We finally get there and we’re all exhausted, but we get together so everyone can start picking their own hut, known as a tambo. I tell them to give me whatever tambo they decide on because that is the one I was meant to be in. Of course, this results in me getting a tambo far away from everything, in the middle of the jungle. There are only two others near me. I go inside mine to discover there are no windows, just screens.
Which means I could hear every noise.
I go to dinner, and it’s pitch black out as I walk back to my tambo. The foliage is so thick that I can’t even see the moon and the stars. I’m in the middle of nowhere.
All I have is a red flashlight on my head to light my way. I can barely see a few steps in front of me. However, the biggest issue I have is I’m experiencing this extreme cacophony. All the animal and insect sounds are blending together to overload my ears. It was deafening. And I hear an animal’s footsteps thumping on the ground. The hairs on the back of my neck are standing up and I worry about what I might encounter.

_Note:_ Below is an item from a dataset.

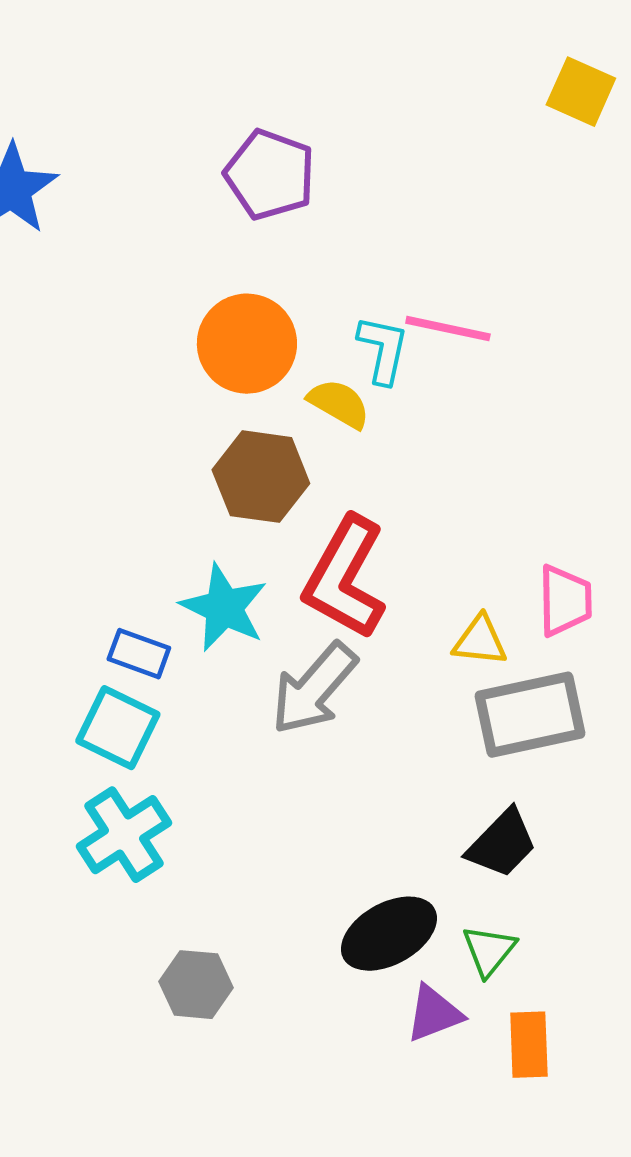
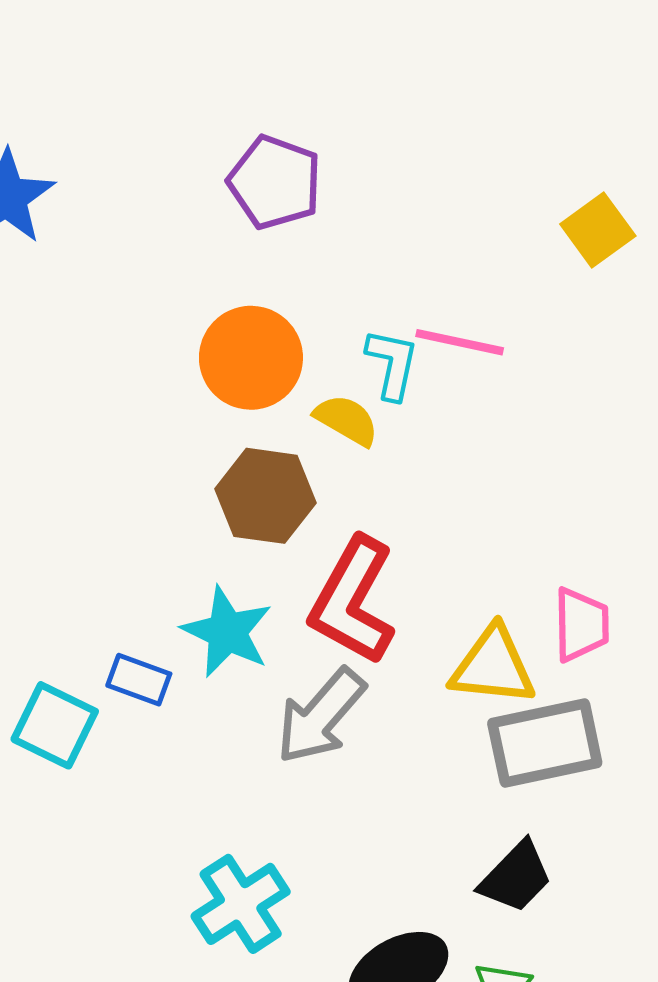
yellow square: (581, 92) -> (598, 230), moved, turned 30
yellow triangle: (480, 641) -> (493, 666), size x1.5
cyan square: (118, 728) -> (55, 725), moved
cyan cross: (124, 835) -> (241, 904), moved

I finally get back to my hut and I have no idea how I’m going to get to sleep. I can hear absolutely everything and I’m feeling on edge. Suffice to say, despite how tired I was, I did not get much sleep that first night.
The culmination of my jungle sojourn was the plant medicine experience at the Temple of the Way of Light. Over twelve days, five shamans facilitated six ceremonies, singing Icaros—medicinal songs used in ayahuasca rituals. Seated in a circle on mats, the ayahuasca began its work, opening pathways to a hidden part of my mind that I can’t normally access.
Ayahuasca is a psychoactive plant medicine that has been used for centuries by indigenous Amazonian tribes in spiritual and healing ceremonies. It’s typically brewed from the Banisteriopsis caapi vine and the leaves of the Psychotria viridis shrub. The combination of these two plants produces a potent plant medicine.
The psychoactive effects of ayahuasca are induced by DMT, a powerful hallucinogenic compound. Users often report vivid visions, a heightened sense of introspection, and a connection to spiritual or cosmic realms.
The experience can be intense (it was) and is often accompanied by a purge, which is seen as a physical and spiritual cleansing.
Ayahuasca ceremonies are typically conducted by experienced shamans or facilitators in a controlled and ceremonial setting. The environment is crucial to the experience.
Each ceremony night was different, and each one brought up something new inside of myself. Fear, anxiety, joy, and compassion were all present. I had visions. I faced trauma. This is not an experience for the faint of heart. Your mind takes you places you never thought you would go. The fear was suffocating. But by the end of it, I felt peace.
That was the culmination of my journey. I had faced the things of my past and come out the other side.
By the last night, my Tambo has become my refuge. I’m spending hours reading, painting, and lying in my hammock. A little bit before dusk, the creatures of the jungle start. First, it’s one insect. Then another. And then another. Then an animal. I hear a boar. I hear a monkey. I hear all manner of other creatures, all coming together.
Only now, it sounds like a symphony. And I don’t want it to stop.
When I walked out of the jungle the next day, there was no looking down at my feet. I was looking ahead, seeing every tree, every single human, and every single face. It felt so different from the way I had entered and I loved it.
Why Am I Sharing This Story?
One of the biggest challenges to continuous improvement is not realizing what is holding us back. Now, you don’t have to go to the jungle and try plant medicine to discover more about yourself. There are a plethora of other ways to do that. And I highly recommend you start looking for one that suits you. Meditation, hiring a coach, journaling, and engaging in mindfulness activities are all valid ways to practice introspection.
The point is that you need to understand the problem before you can start to fix it. For me, I didn’t understand that certain things in my past still had a tremendous effect on me. This journey brought those things to the surface and allowed me to confront them. That’s something we all need.